Klingbeil hofft auf mehr Ruhe in der Koalition

SPD-Chef Lars Klingbeil gab der Hoffnung Ausdruck, dass nach der ungewöhnlich offenen Auseinandersetzung, die sich die Koalitionspartner über Monate hinweg über das Heizungsgesetz lieferten, nun mehr Ruhe in das Ampel-Bündnis einkehrt. Wenn wichtige Beschlüsse wie zum Heizungsgesetz nun rasch gefasst würden, komme "hoffentlich über die Zeit, in der es politisch wieder etwas ruhiger ist, Stabilität und Ruhe rein", sagte er bei ntv.

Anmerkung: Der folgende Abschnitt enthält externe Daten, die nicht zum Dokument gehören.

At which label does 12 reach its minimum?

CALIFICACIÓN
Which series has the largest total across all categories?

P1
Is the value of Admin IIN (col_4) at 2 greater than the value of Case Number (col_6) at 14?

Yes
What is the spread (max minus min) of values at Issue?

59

Union warnt vor einem "Wochenendgesetz"

Unionsfraktionsvize Andreas Jung (CDU) kritisierte das Vorgehen der Koalition scharf. Den Bundestagsabgeordneten solle "ein Wochenende zur Vorbereitung auf die Anhörung am Montag reichen", sagte er den Zeitungen der Funke Mediengruppe (Onlineausgaben). Damit werde "die Selbstachtung des Parlaments" beschädigt.

"Mit so einem 'Wochenendgesetz' setzt die Ampel vollends zum Blindflug an. Wenn sie nicht noch rechtzeitig beidreht und eine seriöse Beratung ermöglicht, wird das zu einer Crash-Landung führen", warnte Jung.